Transformational Leadership in Nursing from Expert Clinician to Influential Leader
By Elaine Sorensen Marshall
Springer Publishing, 2011, 259 pages, soft cover, $70
Based on the title, Transformational Leadership in Nursing from Expert Clinician to Influential Leader, the reader would think Marshall brings the 34-year-old transformational leadership model into the realm of nursing, yet the goods are never delivered. James McGregor Burns is mentioned, yet it is important to note that Burns introduced the concept of transformational leadership in 1978. Another leadership guru Bernard Bass is mentioned, yet there is no discussion of how this father of leadership moved away from transactional leadership to transitional and then transformational leadership by enhancing Burns' model in 1985. The history of transformational leadership is still evolving and rich. The magnanimous historical timeline snub is a missed opportunity for the reader.
Instead, Marshall attempts to give credit to leadership as a science and not as an avenue to motivate progress within organizations, institutions and among people while inserting values, power, politics, policy, moral sensitivity, reasoning, creativity, innovation, reflection, team building, culture, finance, management, behavioral theories, metaphors, chaos, complexity, delivery models and a morass of other topics into the text. A reader looking for how to put transformational leadership to work to solve complex decision-making dilemmas won't find it here. Not until page 101 does Marshall begin to address leadership practitioners, and just as the reader thinks application of transformational leadership will be discussed, Marshall wonders off topic again only to discuss communication, conflict, fear, stress, incivility and ethics while missing the opportunity to provide examples of how the use of transformational leadership can be used to facilitate buy-in from stakeholders to improve the nursing profession and the healthcare system.

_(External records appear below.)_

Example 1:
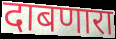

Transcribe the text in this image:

दाबणारा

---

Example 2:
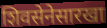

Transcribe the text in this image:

शिवसेनेसारखा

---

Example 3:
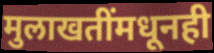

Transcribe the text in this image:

मुलाखतींमधूनही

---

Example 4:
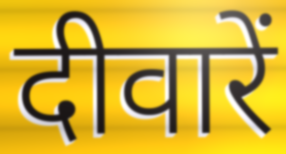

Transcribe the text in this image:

दीवारें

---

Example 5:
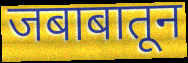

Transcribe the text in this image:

जबाबातून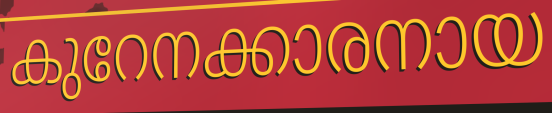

Marshall ends the book stating, "it's all about healing," which has really been the theme of the book all along, not transformational leadership. One highlight is the section on power and politics that will catch a reader's eye; however, Marshall never tells the reader how to be a transformational nursing leader in the political venue to influence public healthcare policy or how to use other leadership models when transformational leadership won't work, for example, during a resuscitation.
The reader needs to be cautioned that the title is misleading and the book is more of the same written in a style that may appeal to nurses who are attracted to nursing as an art. How to become an influential leader is missing and nurses looking for how transformational leadership works in the real world will not find the information because the book is missing a navigation satellite system to taker the reader to this destination.